» Selected text:
>>>>

Apparently as cool as I am, my emotions were not hidden very well. As I walk back to the rest of Hanna’s family, the first thing I am greeted by is a round of laughter from all the parents who claim I went full “dad mode” by staring holes of anger through my child doing something I didn’t want them to do.
Wait… me? Dad mode? No… I am the kid who climbs on the rocks and makes this own dad scared. I am still the kid.
Time flows. Change is happening all around us always. Like water flowing down a river, time rolls on bringing about change. We can try to fight change, but change will always win. No matter how hard I try to be that kid, I am not. I have grown. Literally. Metapolitically. Anyway you cut it.
Change comes in two ways, and I know both. Some change is voluntary, and some is not. I’ve woken up sick, head pounding and thought to myself “something has to change”. I’ve looked at a bank account… in the red… and thought to myself “something has to change”. I’ve looked at myself in the mirror and thought “something has to change”. And most painfully I’ve examined my thought patterns and the words I say and thought “something has to change”. Voluntary growth through an intrinsic drive is healthy and it’s what leads us to become better humans. But voluntary growth takes a back seat to involuntary growth when it comes to gravity… power… because involuntary growth can put you on your knees in a moment’s notice.
Involuntary growth comes to us disguised as news. Good or bad. Something tossed on your plate that you cannot change. Something that has happened or will happened that you can do nothing but cope with. Life is full of these moments. These moments come and they go. They vary in severity. You cannot tell if they’re good or bad in the moment but only through time and meditation will the true nature of the moment be relieved to you. That is why I stared at the river for so long. Contemplating my life as the river, and my consciousness the flow.
About 8 weeks ago I was sitting on my back porch unaware that my life would change forever. My wife came out the back door holding a positive pregnancy test. Which, believe it or not, isn’t the sound the alarm moment you might think it is. But then she showed me that she not only had one positive pregnancy test… but two. To which I thought, well two positive tests of the same brand doesn’t necessary mean anything, they could both be reading the wrong hormone… but then she showed me they were different brands..

<<<<

» Extracted entries:
>>>>

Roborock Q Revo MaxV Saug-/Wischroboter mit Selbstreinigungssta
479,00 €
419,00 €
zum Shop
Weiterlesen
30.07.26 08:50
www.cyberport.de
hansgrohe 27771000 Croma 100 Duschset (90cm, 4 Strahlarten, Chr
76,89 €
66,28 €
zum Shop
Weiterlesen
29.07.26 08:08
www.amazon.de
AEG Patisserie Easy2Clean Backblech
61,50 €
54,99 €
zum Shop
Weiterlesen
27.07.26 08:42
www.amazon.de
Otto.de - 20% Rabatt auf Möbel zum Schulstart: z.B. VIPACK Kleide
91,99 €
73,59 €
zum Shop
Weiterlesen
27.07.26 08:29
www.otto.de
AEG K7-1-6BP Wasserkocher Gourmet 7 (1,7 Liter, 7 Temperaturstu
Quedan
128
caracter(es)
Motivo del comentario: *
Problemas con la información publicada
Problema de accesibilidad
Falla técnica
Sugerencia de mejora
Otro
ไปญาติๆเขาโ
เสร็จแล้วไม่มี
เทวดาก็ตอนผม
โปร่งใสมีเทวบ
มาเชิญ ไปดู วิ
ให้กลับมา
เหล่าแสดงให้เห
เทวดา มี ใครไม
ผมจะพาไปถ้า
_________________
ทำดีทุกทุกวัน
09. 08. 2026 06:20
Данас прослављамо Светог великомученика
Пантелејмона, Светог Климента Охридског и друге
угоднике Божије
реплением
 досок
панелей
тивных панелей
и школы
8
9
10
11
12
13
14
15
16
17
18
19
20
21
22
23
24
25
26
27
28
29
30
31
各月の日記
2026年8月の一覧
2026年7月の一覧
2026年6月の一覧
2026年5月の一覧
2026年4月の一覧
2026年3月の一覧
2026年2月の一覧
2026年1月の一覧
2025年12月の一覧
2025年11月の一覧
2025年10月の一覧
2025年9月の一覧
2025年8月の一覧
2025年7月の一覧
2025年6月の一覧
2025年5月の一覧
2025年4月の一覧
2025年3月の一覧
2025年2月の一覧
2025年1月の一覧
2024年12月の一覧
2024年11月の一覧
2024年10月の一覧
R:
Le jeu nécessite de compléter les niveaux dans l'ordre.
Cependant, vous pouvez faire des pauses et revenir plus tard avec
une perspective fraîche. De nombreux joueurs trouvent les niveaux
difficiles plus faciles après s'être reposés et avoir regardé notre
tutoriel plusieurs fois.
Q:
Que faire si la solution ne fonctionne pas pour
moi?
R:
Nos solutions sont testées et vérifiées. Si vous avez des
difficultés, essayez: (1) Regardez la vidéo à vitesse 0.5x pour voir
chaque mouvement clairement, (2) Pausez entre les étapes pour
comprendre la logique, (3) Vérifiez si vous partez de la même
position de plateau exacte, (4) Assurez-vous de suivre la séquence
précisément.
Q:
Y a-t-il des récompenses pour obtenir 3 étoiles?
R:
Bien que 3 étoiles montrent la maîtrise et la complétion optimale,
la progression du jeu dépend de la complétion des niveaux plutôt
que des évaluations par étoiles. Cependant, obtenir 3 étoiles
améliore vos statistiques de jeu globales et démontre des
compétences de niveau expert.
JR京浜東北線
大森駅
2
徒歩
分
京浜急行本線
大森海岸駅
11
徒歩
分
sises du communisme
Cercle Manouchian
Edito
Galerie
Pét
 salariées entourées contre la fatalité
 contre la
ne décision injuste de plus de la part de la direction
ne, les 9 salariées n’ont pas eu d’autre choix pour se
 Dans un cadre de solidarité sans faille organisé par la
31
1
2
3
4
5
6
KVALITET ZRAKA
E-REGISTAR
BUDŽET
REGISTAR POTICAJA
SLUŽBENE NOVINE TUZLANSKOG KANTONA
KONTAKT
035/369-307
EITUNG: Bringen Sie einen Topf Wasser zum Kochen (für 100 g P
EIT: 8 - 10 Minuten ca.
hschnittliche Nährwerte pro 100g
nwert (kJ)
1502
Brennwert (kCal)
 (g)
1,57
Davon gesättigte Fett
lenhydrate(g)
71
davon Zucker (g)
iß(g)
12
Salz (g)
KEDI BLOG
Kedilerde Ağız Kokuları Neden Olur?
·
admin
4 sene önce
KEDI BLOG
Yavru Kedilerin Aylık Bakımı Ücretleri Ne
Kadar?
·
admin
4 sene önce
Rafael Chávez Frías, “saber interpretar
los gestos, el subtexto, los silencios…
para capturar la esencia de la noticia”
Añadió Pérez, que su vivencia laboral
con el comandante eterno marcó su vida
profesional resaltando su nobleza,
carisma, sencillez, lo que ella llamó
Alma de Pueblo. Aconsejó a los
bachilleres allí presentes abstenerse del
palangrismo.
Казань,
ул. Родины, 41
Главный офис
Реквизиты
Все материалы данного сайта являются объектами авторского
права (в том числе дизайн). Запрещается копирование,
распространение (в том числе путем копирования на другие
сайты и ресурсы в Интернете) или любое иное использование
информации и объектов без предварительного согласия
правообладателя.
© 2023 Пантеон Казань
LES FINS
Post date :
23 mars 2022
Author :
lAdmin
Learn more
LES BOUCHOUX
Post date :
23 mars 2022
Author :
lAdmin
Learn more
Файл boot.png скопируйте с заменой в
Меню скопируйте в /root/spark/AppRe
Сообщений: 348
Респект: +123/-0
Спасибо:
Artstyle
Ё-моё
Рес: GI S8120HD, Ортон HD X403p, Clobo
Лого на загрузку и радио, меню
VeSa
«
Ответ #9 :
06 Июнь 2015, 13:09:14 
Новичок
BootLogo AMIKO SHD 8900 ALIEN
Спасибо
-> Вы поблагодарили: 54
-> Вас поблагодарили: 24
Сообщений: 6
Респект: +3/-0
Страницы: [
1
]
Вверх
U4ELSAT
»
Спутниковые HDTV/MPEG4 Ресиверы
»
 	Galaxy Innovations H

<<<<

» Instructions for the task:
Repeat the stretch of the passage about change from "Time flows. Change" through "you cut it.", substituting "stream" for "river".

» Answer space:
Time flows. Change is happening all around us always. Like water flowing down a stream, time rolls on bringing about change. We can try to fight change, but change will always win. No matter how hard I try to be that kid, I am not. I have grown. Literally. Metapolitically. Anyway you cut it.